The Ministry of Justice has denied claims that lawyers will be forced to attend Crown court trials at the weekend following the publication of an open letter from members of the profession threatening boycotts of extended sitting hours.
A spokesperson for HM Courts & Tribunals Service spokesperson said the petition is ‘based on year-old information’ which was superseded by new plans published this month. ‘Under these plans there is no proposal to mandate Crown court trials on weekends, and any decision to extend the operating hours of a court would be for its independent resident judge.’
A document setting out ‘temporary operating arrangements’ proposes two models that would run alongside normal operating hours in the other courtrooms. One is a ‘blended model’ which would involve running two separate jury trials listed in one courtroom: one from 9am to 1pm and one from 2pm to 6pm.
The second is a ‘remote model’, under which sessions would be held online outside the hours of 9am-5pm.
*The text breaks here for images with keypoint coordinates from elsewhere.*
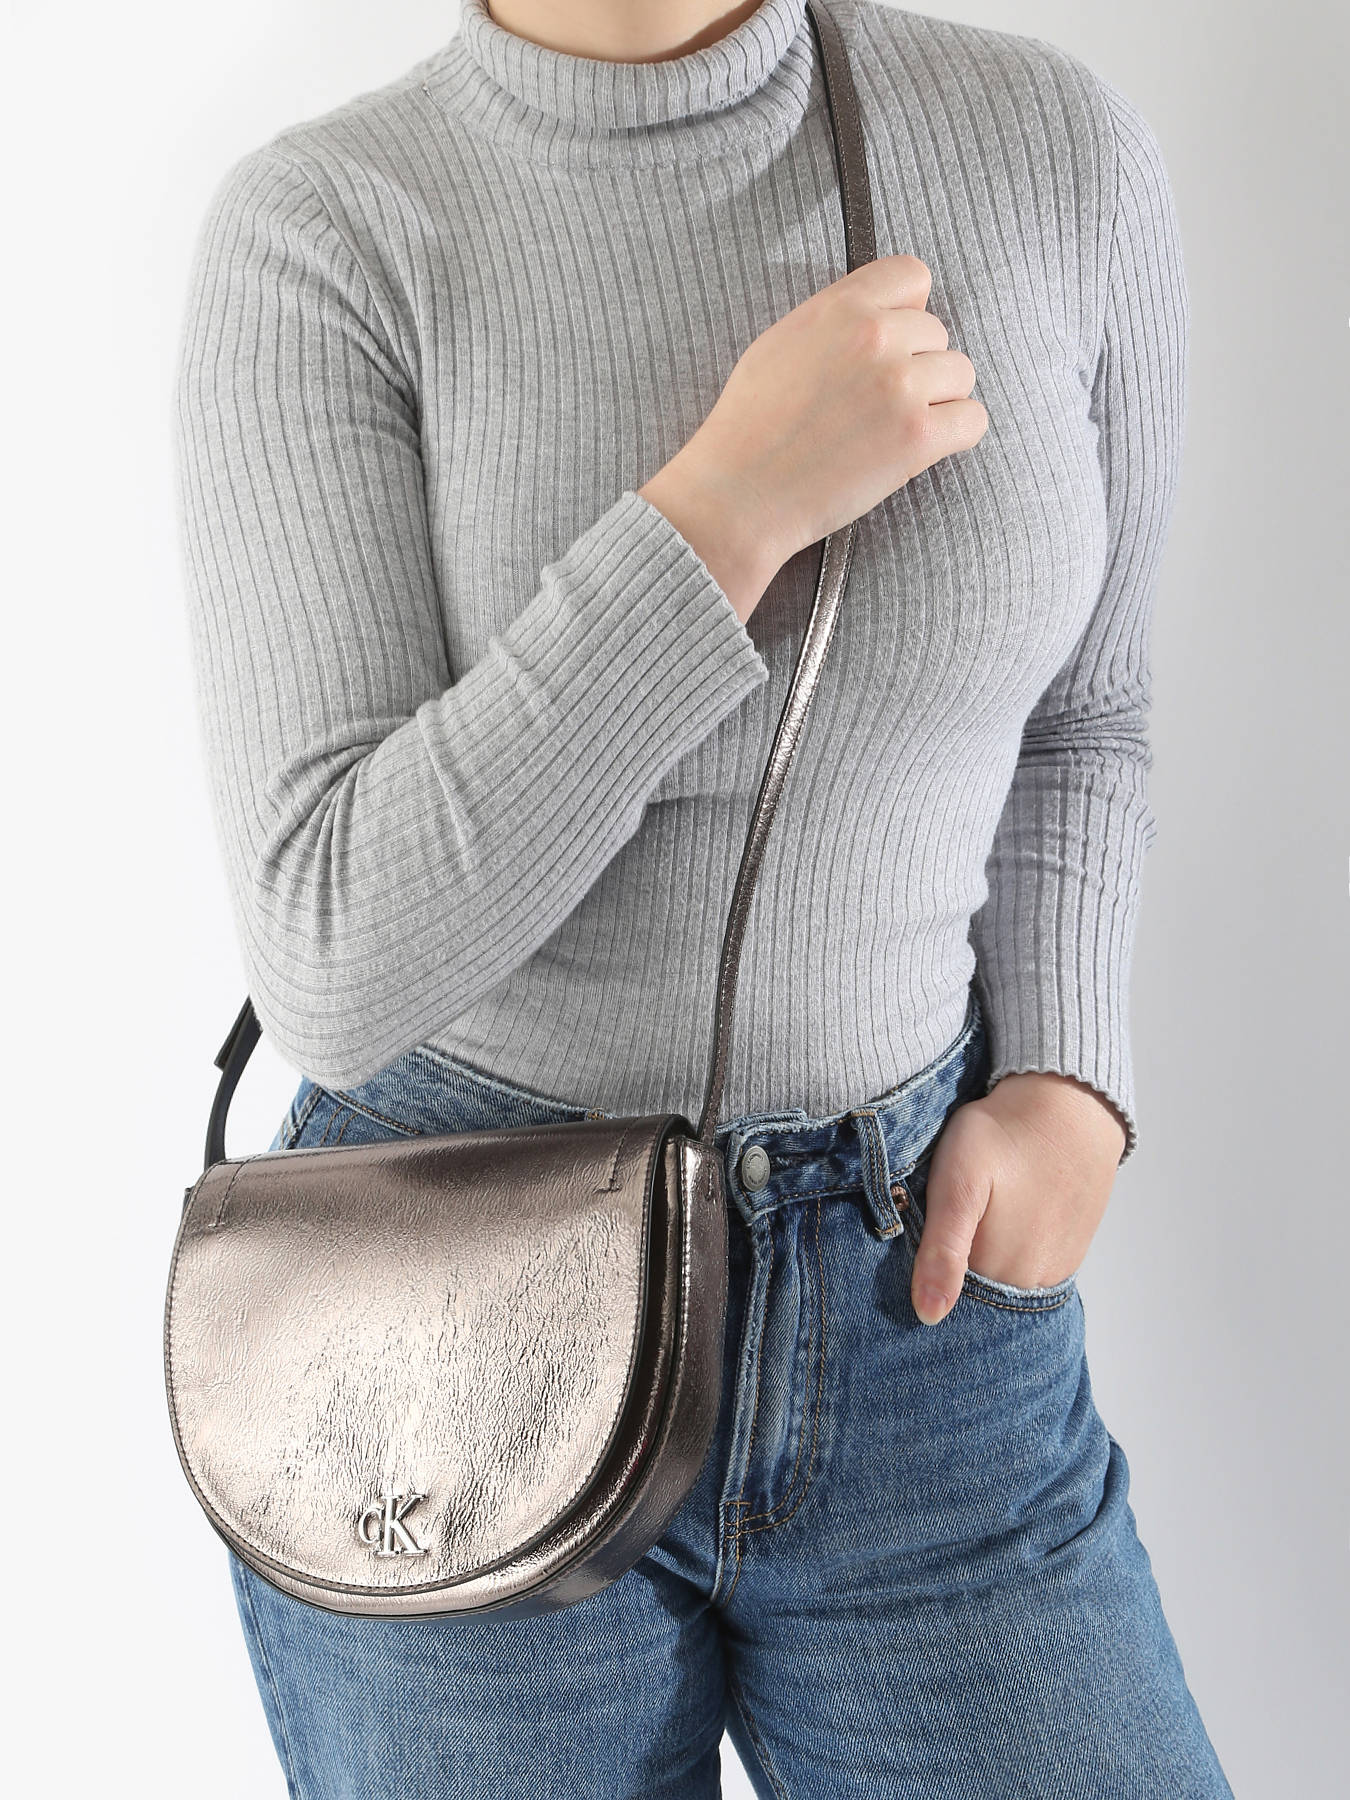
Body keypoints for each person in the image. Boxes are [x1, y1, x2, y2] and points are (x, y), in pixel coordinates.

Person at [173, 0, 1232, 1793]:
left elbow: (1088, 718)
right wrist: (722, 511)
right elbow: (334, 955)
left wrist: (1069, 1081)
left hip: (922, 1296)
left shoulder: (1049, 150)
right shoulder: (330, 230)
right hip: (452, 1317)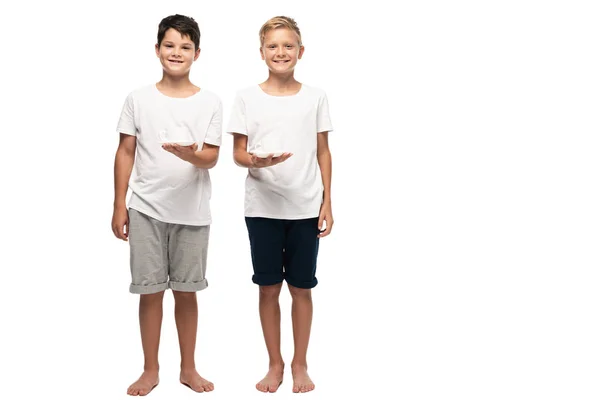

These sessions would consist of non-trial work, such as pre-trial preparation hearings, mentions, and sentencing. HMCTS has not specified whether such non-trial work could be scheduled on weekends.
Hundreds of solicitors and barristers signed an open letter to HMCTS this week, refusing to attend a ‘single court listing outside of regular court hours’. The signatories – consisting of lawyers who regularly attend the criminal courts – claim that the government has ‘overseen the obliteration’ of the profession, despite repeated warnings:
'We are expected to attend hearings during our evenings and weekends when we need to spend time with our families, and to recuperate from exhausting days and nights in courts and police stations, in order to fix a disaster which is entirely of the government’s own making. We are told to do so for no extra funds, without our representative bodies having been consulted in advance.’
The Law Society yesterday added its voice to criticism of extended hours. Society president I. Stephanie Boyce said: ‘We are not surprised to see that practitioners feel this way given how badly they have been underfunded for decades, and the additional impact of the pandemic on them and their firms.
‘A move to extended hours is likely to impose additional costs on law firms, many of which are already suffering the financial burden of the pandemic, and the further negative impact on work/life balance could make it even more difficult for firms to recruit and retain staff. This could lead to capacity shrinking once more at a time when the entire criminal justice system and those that work within it are already stretched to breaking point.’